Action item: Every line containing the string "server" should be returned from the records.
===============
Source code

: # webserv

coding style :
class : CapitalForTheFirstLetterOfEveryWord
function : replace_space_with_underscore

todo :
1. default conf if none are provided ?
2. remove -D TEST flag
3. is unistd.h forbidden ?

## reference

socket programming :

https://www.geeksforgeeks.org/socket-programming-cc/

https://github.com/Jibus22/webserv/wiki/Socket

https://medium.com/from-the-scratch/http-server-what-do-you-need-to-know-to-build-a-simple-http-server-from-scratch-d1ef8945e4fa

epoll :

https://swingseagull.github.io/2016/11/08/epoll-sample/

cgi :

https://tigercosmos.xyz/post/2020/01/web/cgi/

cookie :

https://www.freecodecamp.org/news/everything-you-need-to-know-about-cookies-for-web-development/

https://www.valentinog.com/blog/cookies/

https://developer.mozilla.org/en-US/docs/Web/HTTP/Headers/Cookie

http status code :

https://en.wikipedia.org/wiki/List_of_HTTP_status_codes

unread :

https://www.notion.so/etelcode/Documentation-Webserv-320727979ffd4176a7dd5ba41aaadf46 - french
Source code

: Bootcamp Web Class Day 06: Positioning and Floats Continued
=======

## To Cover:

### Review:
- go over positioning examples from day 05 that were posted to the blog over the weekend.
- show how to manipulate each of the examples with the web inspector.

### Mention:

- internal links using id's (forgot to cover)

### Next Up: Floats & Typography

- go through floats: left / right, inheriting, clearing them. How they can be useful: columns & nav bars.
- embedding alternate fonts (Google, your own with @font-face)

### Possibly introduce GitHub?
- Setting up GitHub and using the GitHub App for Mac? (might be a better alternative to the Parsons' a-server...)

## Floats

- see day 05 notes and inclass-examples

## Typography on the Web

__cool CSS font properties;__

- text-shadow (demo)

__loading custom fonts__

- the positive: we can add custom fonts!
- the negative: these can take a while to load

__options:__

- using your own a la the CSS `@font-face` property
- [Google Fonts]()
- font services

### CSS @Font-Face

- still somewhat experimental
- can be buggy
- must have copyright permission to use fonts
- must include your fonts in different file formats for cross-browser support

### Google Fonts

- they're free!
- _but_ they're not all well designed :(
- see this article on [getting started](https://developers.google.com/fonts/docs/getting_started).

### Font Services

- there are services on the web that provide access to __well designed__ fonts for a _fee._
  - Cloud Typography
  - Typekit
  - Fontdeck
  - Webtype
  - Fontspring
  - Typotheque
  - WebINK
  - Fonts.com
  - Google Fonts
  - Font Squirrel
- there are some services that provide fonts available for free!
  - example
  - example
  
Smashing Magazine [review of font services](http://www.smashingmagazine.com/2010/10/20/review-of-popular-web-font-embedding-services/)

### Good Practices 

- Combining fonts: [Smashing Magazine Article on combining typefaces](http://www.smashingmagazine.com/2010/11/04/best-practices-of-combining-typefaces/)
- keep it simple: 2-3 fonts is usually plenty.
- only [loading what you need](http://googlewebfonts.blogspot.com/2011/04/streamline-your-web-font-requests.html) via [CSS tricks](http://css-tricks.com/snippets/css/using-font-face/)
===============
Answer section:
https://medium.com/from-the-scratch/http-server-what-do-you-need-to-know-to-build-a-simple-http-server-from-scratch-d1ef8945e4fa
- Setting up GitHub and using the GitHub App for Mac? (might be a better alternative to the Parsons' a-server...)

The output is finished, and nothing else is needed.